Tuesday, January 31, 2012

First Few Annotated Sources

-Descola, Phillipe. "Head-Shrinkers Versus Shrinks: Jivaroan Dream Analysis." Man 24.3 (1989): 439-50. Print.

In this article Descola outlines the way that oneiromancy (dream interpretation) works in the culture of the Jivaroan Achuar people of the Upper Amazon. The author attempts to show that the metaphoric interpretation of dreams depends on a system of rules and codes based on the gender of the dreamer and the content of the dream, rather than on a specific meaning for each symbol in a dream the way a dream dictionary works. The article is relevant to my research because the Jivaroan Achuar people live in the same area as the Pastaza Runa and have interacted with them for centuries. They share a similar culture to Runa people, who also have a rich culture of dreams, visions and dream interpretations which weaves itself into their personal and traditional narratives. It is useful for me to have this cultural information about dream interpretation in order to understand their perspective better.

-Dingemanse, Mark. The Meaning and Use of Ideophones in Siwu. S.l.: S.n., 2011. Print.

The purpose of this article is to explain the semantics and usage of ideophones in Siwu, a language spoken in Eastern Ghana. Another goal is to look at ideophones as they occur in natural discourse and to expand upon other linguistic research dealing with ideophones in general. This source is very applicable to my project as the author is writing about the same aspect of language that I want to study and explores many aspects of it. He also specifically addresses prosody in ideophonic utterances, usage in natural conversation and other aspects of the intersection between language use and culture that are relevant to the linguistic research in my project.

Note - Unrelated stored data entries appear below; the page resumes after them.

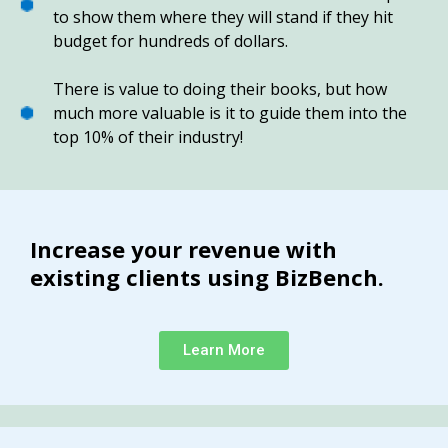
to show them where they will stand if they hit
budget for hundreds of dollars.
There is value to doing their books, but how
much more valuable is it to guide them into the
top 10% of their industry!
Increase your revenue with
existing clients using BizBench.
Learn More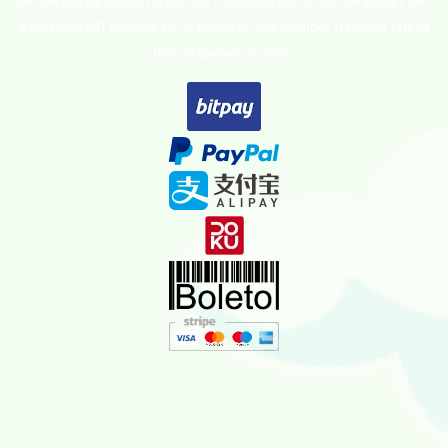
VAT will not be added for non-EU customers nor for EU companies with
a provided VAT number. VAT is based on the member state VAT rate of
the customer’s location.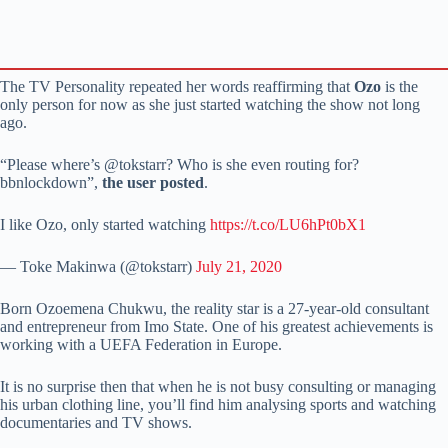
The TV Personality repeated her words reaffirming that
Ozo
is the
only person for now as she just started watching the show not long
ago.
“Please where’s @tokstarr? Who is she even routing for?
bbnlockdown”,
the user posted
.
I like Ozo, only started watching
https://t.co/LU6hPt0bX1
— Toke Makinwa (@tokstarr)
July 21, 2020
Born Ozoemena Chukwu, the reality star is a 27-year-old consultant
and entrepreneur from Imo State. One of his greatest achievements is
working with a UEFA Federation in Europe.
It is no surprise then that when he is not busy consulting or managing
his urban clothing line, you’ll find him analysing sports and watching
documentaries and TV shows.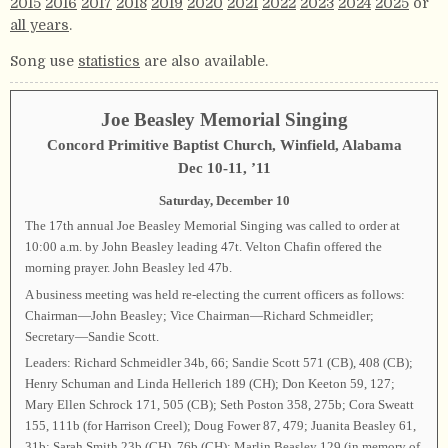
2015
2016
2017
2018
2019
2020
2021
2022
2023
2024
2025
or
all years
.
Song use
statistics
are also available.
Joe Beasley Memorial Singing
Concord Primitive Baptist Church, Winfield, Alabama
Dec 10-11, ’11
Saturday, December 10
The 17th annual Joe Beasley Memorial Singing was called to order at
10:00 a.m. by John Beasley leading 47t. Velton Chafin offered the
morning prayer. John Beasley led 47b.
A business meeting was held re-electing the current officers as follows:
Chairman—John Beasley; Vice Chairman—Richard Schmeidler;
Secretary—Sandie Scott.
Leaders: Richard Schmeidler 34b, 66; Sandie Scott 571 (CB), 408 (CB);
Henry Schuman and Linda Hellerich 189 (CH); Don Keeton 59, 127;
Mary Ellen Schrock 171, 505 (CB); Seth Poston 358, 275b; Cora Sweatt
155, 111b (for Harrison Creel); Doug Fower 87, 479; Juanita Beasley 61,
31b; Sarah Smith 23b (CH), 76b (CH); Marlin Beasley 129 (in memory of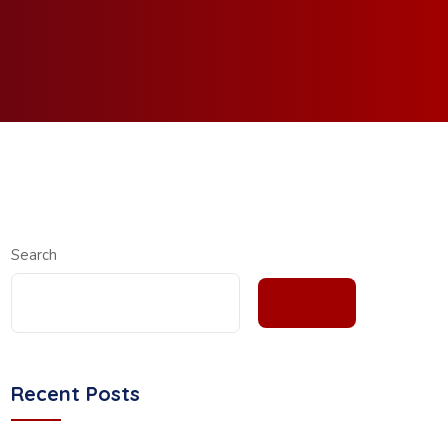
Search
SEARCH
Recent Posts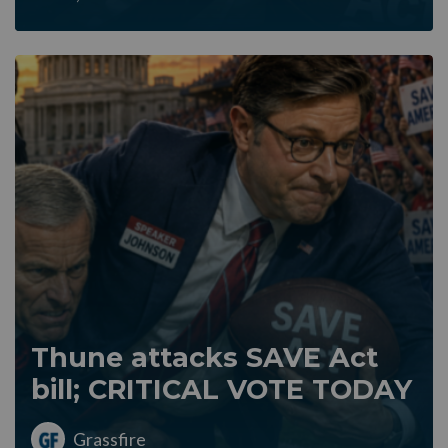
Thune attacks SAVE Act
bill; CRITICAL VOTE TODAY
Grassfire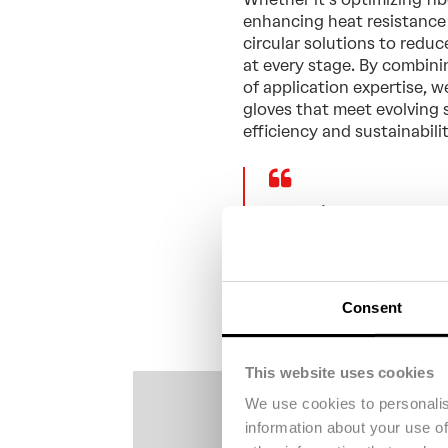
enhancing heat resistance 
circular solutions to reduc
at every stage. By combin
of application expertise, 
gloves that meet evolving 
efficiency and sustainabili
“At Tri-Star, we ev
Aramid for its “won
properties.” - Eric 
Consent
This website uses cookies
We use cookies to personalis
information about your use of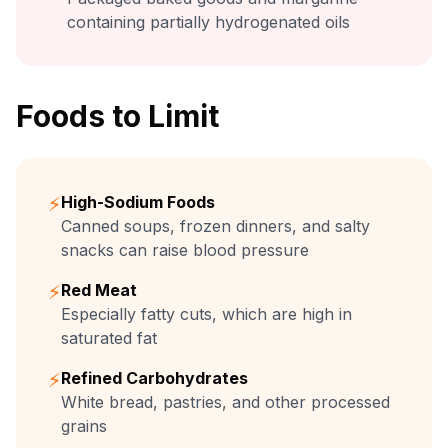
containing partially hydrogenated oils
Foods to Limit
⚡
High-Sodium Foods
Canned soups, frozen dinners, and salty
snacks can raise blood pressure
⚡
Red Meat
Especially fatty cuts, which are high in
saturated fat
⚡
Refined Carbohydrates
White bread, pastries, and other processed
grains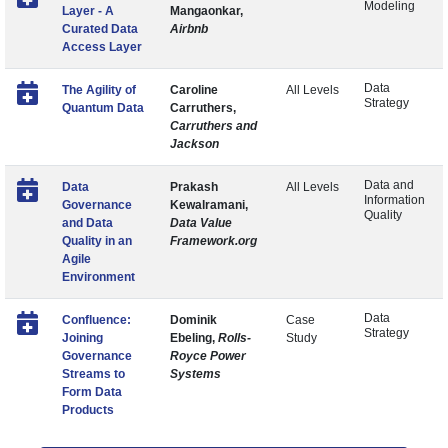
Modeling
Layer - A
Mangaonkar,
Curated Data
Airbnb
Access Layer
Data
The Agility of
Caroline
All Levels
Strategy
Quantum Data
Carruthers,
Carruthers and
Jackson
Data and
Data
Prakash
All Levels
Information
Governance
Kewalramani,
Quality
and Data
Data Value
Quality in an
Framework.org
Agile
Environment
Data
Confluence:
Dominik
Case
Strategy
Joining
Ebeling,
Rolls-
Study
Governance
Royce Power
Streams to
Systems
Form Data
Products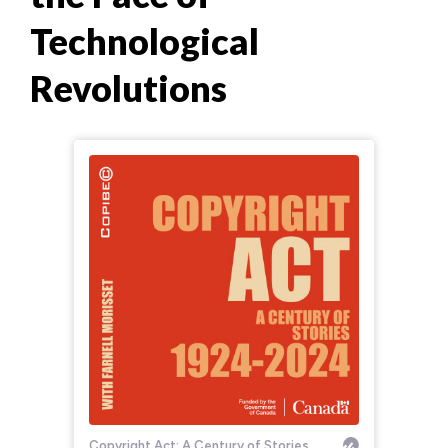
Technological
Revolutions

-Uzendoski, Michael A., Mark Hertica, and Edith Calapucha Tapuy. "The Phenomenology of Perspectivism: Aesthetics, Sound, and Power in Women’s Songs from Amazonian Ecuador." Current Anthropology 46.4 (2005): 656-62. Print.

This article discusses the singing style of Napo Runa women and how it shows their perspective of the relationship between nature and the self. It draws on work by Descola and Viveiros de Castro as well as Overing and Passes, who have all discussed the Amazonian view of nature as a part of human sociality. Songs in Runa culture are an important mode of exercising shamanic power and attracting both animals and humans, and one way that women's songs word is to make use of aesthetic features to embody other species and take on their traits. This article is relevant to my research because it discusses performative elements used consciously by Runa singers that may relate to similar performative elements in speech. It also provides insight into Runa interactions with and view of nature, which I am very interested in and is related to ideophone usage as well.

-Woodbury, Anthony C. "Meaningful Phonological Processes: A Consideration of Central Alaskan Yupik Eskimo Prosody." Language 63.4 (1987): 684-740. Print.

In this article, Woodbury argues that there are postlexical, optional phonological rules in the Central Alaskan Yupik Eskimo language (CAY) which modify meaning. These rules "assign stress, geminate consonants, lengthen vowels, and rearrange syllable structure" like other prosody rules. Woodbury asserts that this challenges the principle of articulation proposed by Martinet because in this case, phonological processes carry meaning. This article is relevant to my project because the idea that prosodic elements carry meaning is essential to my investigation of the performativity of ideophones.